Sometimes he has a mutual friend who has a small army of dark angels to ally with him to match me in points in some larger games (and to let our friend participate)

This is what he has for sure:

x1 Azriel w/ combi-weapon, power sword 
x1 Terminators Squad w/ 5 terminators in it (mainly geared for CC) 
x1Terminator Chapions squads w/ 5 terminators in it (all geard for CC) 
x1 Tactical Marine Squad w/ 9 marines, 1 sgt, 1 plasma cannon, 1 plasma rifle 
x1 Raven Wing biker squad w/ 3 bikers 


Here is my updated army, but I still have access to all the units in my first post.

HQ 

Chaos sorcerer with disc of tzeentch 
KHORNE LORD ON JUGGERNAUT WITH AXE OF BLIND FURY 
which replaced the daemon prince which most people suggested I remove 

Troops (which ill figure out how many I need moving forward, but this is how many I have currently) 

chaos cultists (30x)
chaos space marines (20x)

and not sure if i should add khorne berzerkers since they are a troop choice now 

Elite 

3 units of 3 chaos terminators for deepstriking and melta weapons 


Fast attack 

x2 helldrakes with baleflamers 
x3 chaos bikers (with meltaguns)

Heavy 

forgefiend 
chaos predator (3x lascannons)
havoc squad (2x lascannons, 2x autocannons)

aegis defense line

We usually play with 2000 or more points so we let each other have access to a secondary primary detachment. Which is nice because I like the idea of obliterators now.

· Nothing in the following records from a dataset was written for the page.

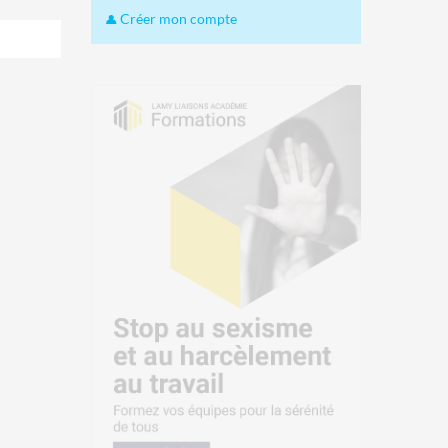
Créer mon compte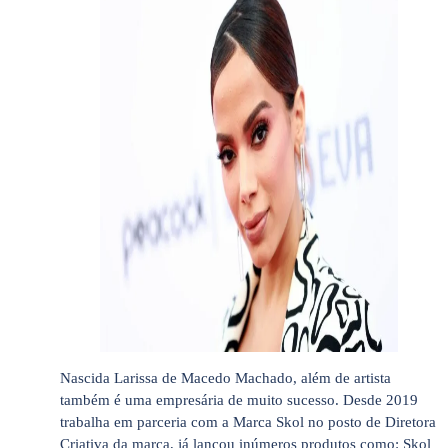
Nascida Larissa de Macedo Machado, além de artista
também é uma empresária de muito sucesso. Desde 2019
trabalha em parceria com a Marca Skol no posto de Diretora
Criativa da marca, já lançou inúmeros produtos como: Skol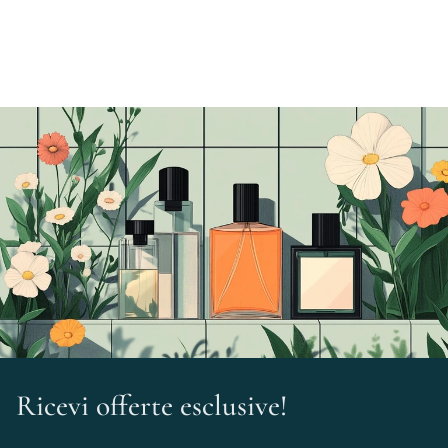
Ricevi offerte esclusive!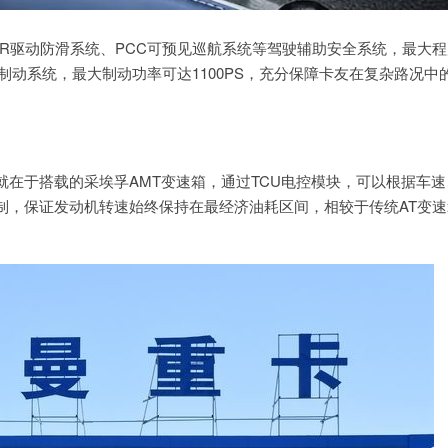
SR驱动防滑系统、PCC可预见巡航系统等驾驶辅助安全系统，最大程
动机制动系统，最大制动功率可达1100PS，充分保障卡友在复杂路况中
在于搭载的采埃孚AMT变速箱，通过TCU电控模块，可以根据车速
制，保证发动机转速始终保持在最经济油耗区间，相较于传统AT变速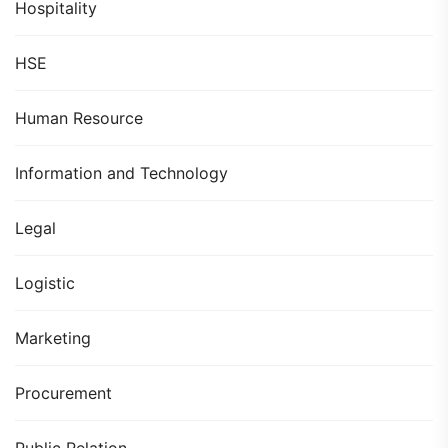
Hospitality
HSE
Human Resource
Information and Technology
Legal
Logistic
Marketing
Procurement
Public Relation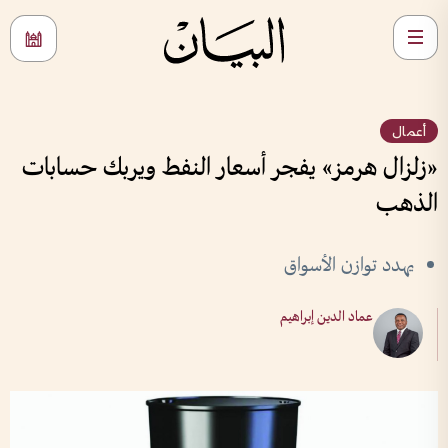
أعمال
«زلزال هرمز» يفجر أسعار النفط ويربك حسابات
الذهب
يهدد توازن الأسواق
عماد الدين إبراهيم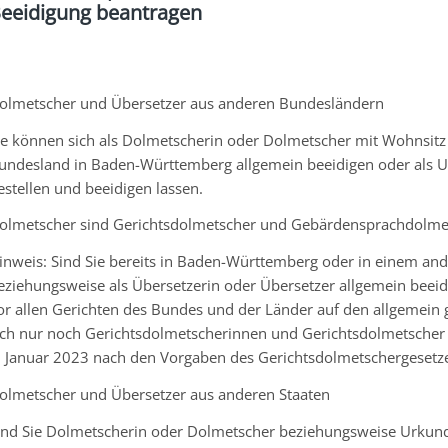
eeidigung beantragen
olmetscher und Übersetzer aus anderen Bundesländern
ie können sich als Dolmetscherin oder Dolmetscher mit Wohnsitz
undesland in Baden-Württemberg allgemein beeidigen oder als U
estellen und beeidigen lassen.
olmetscher sind Gerichtsdolmetscher und Gebärdensprachdolme
inweis:
Sind Sie bereits in Baden-Württemberg oder in einem an
eziehungsweise als Übersetzerin oder Übersetzer allgemein beei
or allen Gerichten des Bundes und der Länder auf den allgemein 
ich nur noch Gerichtsdolmetscherinnen und Gerichtsdolmetscher a
. Januar 2023 nach den Vorgaben des Gerichtsdolmetschergesetze
olmetscher und Übersetzer aus anderen Staaten
ind Sie Dolmetscherin oder Dolmetscher beziehungsweise Urkun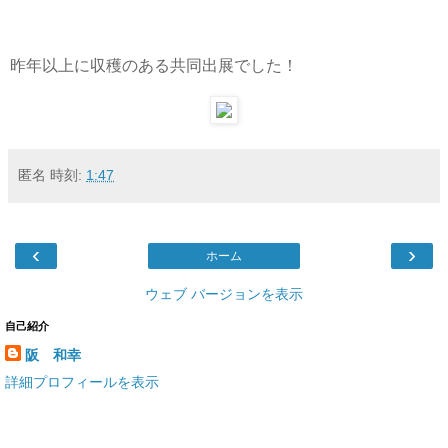
昨年以上に収穫のある共同出展でした！
匿名
時刻:
1:47
‹
›
ホーム
ウェブ バージョンを表示
自己紹介
阪 和幸
詳細プロフィールを表示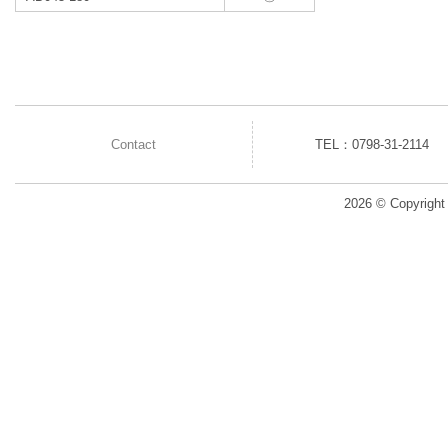
Contact
TEL：0798-31-2114
2026 © Copyright 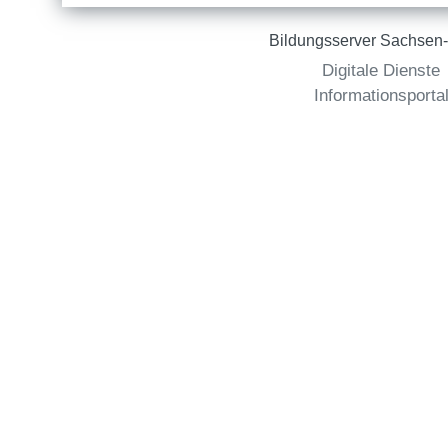
Bildungsserver Sachsen-
Digitale Dienste
Informationsporta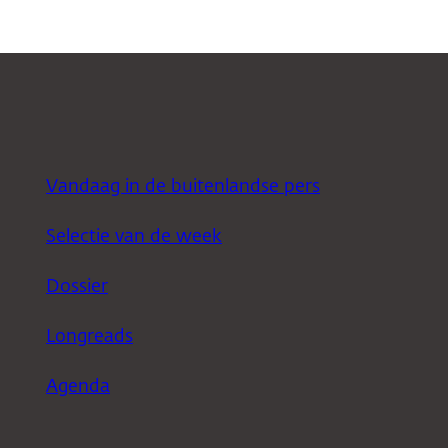
Vandaag in de buitenlandse pers
Selectie van de week
Dossier
Longreads
Agenda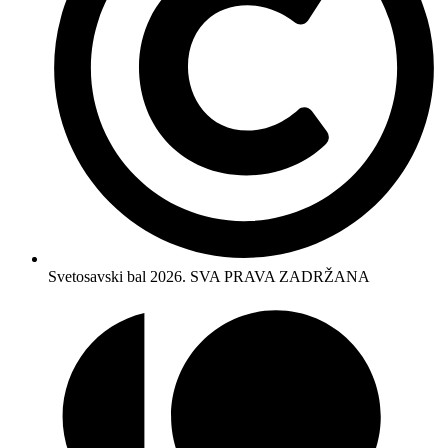
Svetosavski bal 2026. SVA PRAVA ZADRŽANA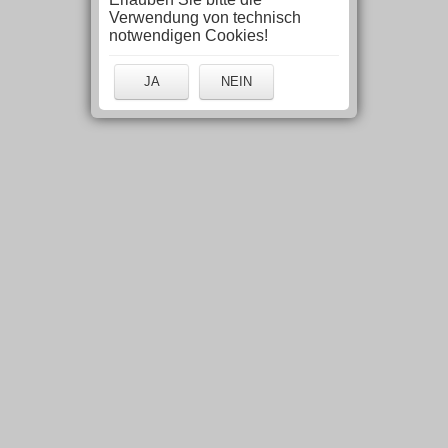
Verwendung von technisch
notwendigen Cookies!
JA
NEIN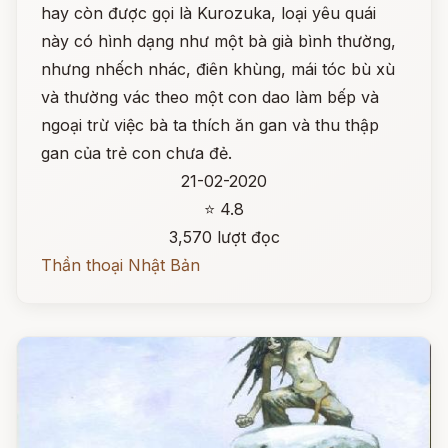
hay còn được gọi là Kurozuka, loại yêu quái
này có hình dạng như một bà già bình thường,
nhưng nhếch nhác, điên khùng, mái tóc bù xù
và thường vác theo một con dao làm bếp và
ngoại trừ việc bà ta thích ăn gan và thu thập
gan của trẻ con chưa đẻ.
21-02-2020
⭐ 4.8
3,570 lượt đọc
Thần thoại Nhật Bản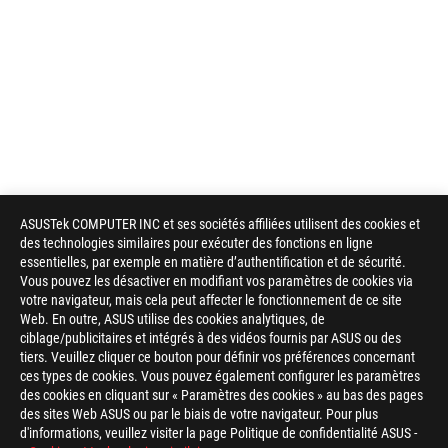
ASUSTek COMPUTER INC et ses sociétés affiliées utilisent des cookies et
des technologies similaires pour exécuter des fonctions en ligne
essentielles, par exemple en matière d’authentification et de sécurité.
Vous pouvez les désactiver en modifiant vos paramètres de cookies via
votre navigateur, mais cela peut affecter le fonctionnement de ce site
Web. En outre, ASUS utilise des cookies analytiques, de
ciblage/publicitaires et intégrés à des vidéos fournis par ASUS ou des
tiers. Veuillez cliquer ce bouton pour définir vos préférences concernant
ces types de cookies. Vous pouvez également configurer les paramètres
des cookies en cliquant sur « Paramètres des cookies » au bas des pages
des sites Web ASUS ou par le biais de votre navigateur. Pour plus
d'informations, veuillez visiter la page Politique de confidentialité ASUS -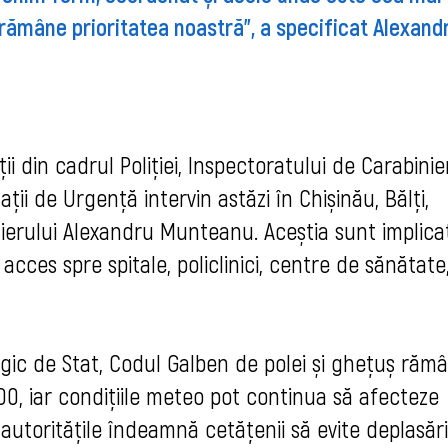
 rămâne prioritatea noastră”, a specificat Alexand
ii din cadrul Poliției, Inspectoratului de Carabinier
ții de Urgență intervin astăzi în Chișinău, Bălți,
mierului Alexandru Munteanu. Aceștia sunt implicaț
acces spre spitale, policlinici, centre de sănătate
gic de Stat, Codul Galben de polei și ghețuș rămâ
:00, iar condițiile meteo pot continua să afecteze
, autoritățile îndeamnă cetățenii să evite deplasări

I'm still working on all the little details and weapons but i think this is an improvement. And I will try to get more info on what exactly he is running, it just has been difficult to find extra time these past few days and will be for a week or so. In any case it will be a while before our next game, so let me know what you guys think, and if you need more info I'll let you know as soon as I can.


Thanks in advance!

edit

@MidnightSun

I definitley want to use the obliterators now for sure, never used them before but with MoN they sound pretty awesome. Also i never thought of keeping some of my troops in reserve till you mentioned it, and I actually think this will help quite a bit, as my friend does open fire with his artillery as soon as possible.


----------